» **Problem requirements**
Copy each of the rows below word for word, leaving out the pictures.
start Data rows
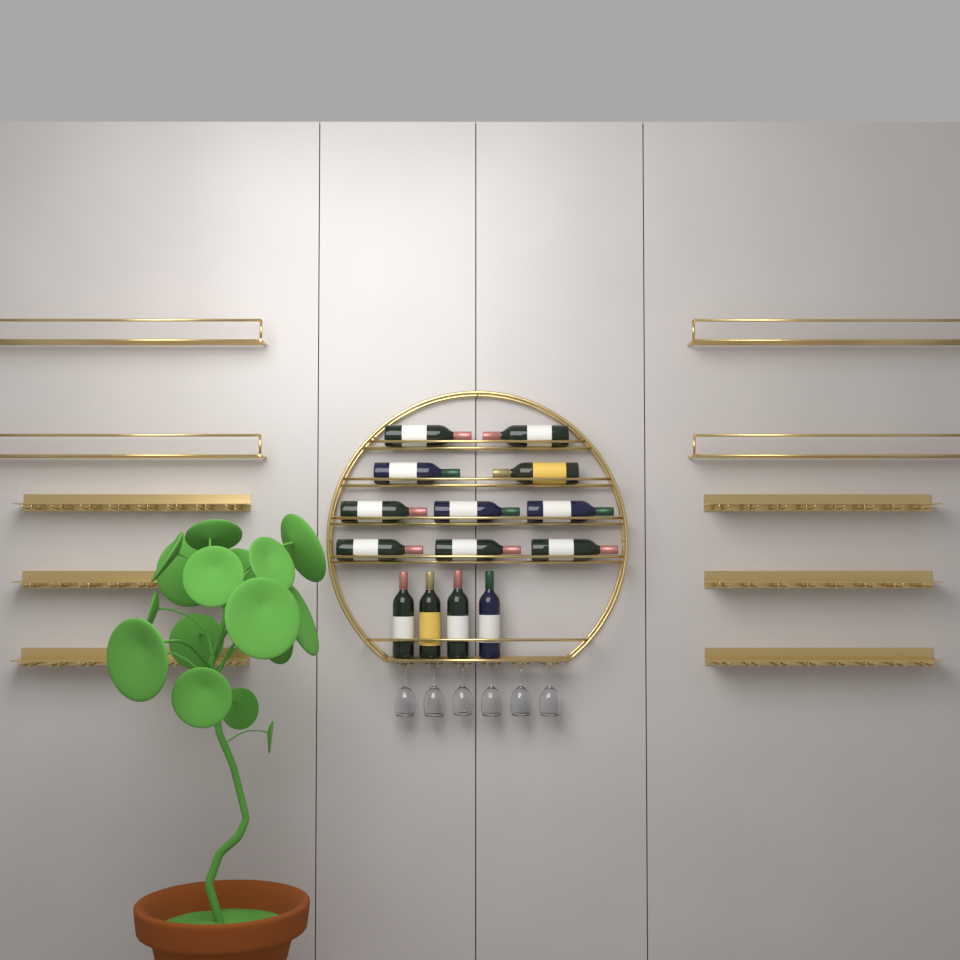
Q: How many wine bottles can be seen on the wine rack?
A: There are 14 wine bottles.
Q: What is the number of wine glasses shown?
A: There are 6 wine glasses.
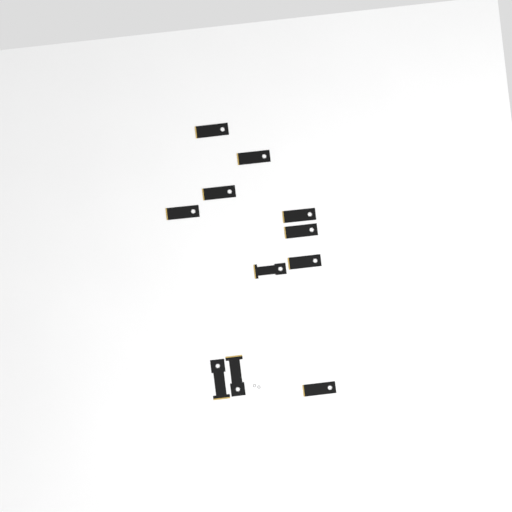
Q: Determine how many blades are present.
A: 11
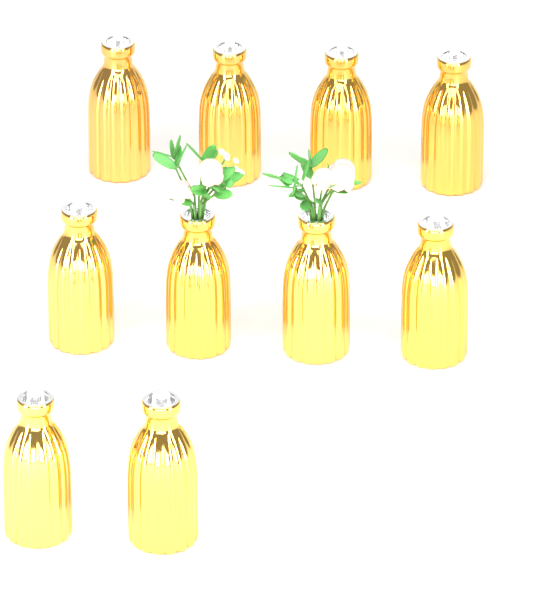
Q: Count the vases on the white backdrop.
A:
end Data rows
» **Problem solution**
Q: How many wine bottles can be seen on the wine rack?
A: There are 14 wine bottles.
Q: What is the number of wine glasses shown?
A: There are 6 wine glasses.
Q: Determine how many blades are present.
A: 11
Q: Count the vases on the white backdrop.
A:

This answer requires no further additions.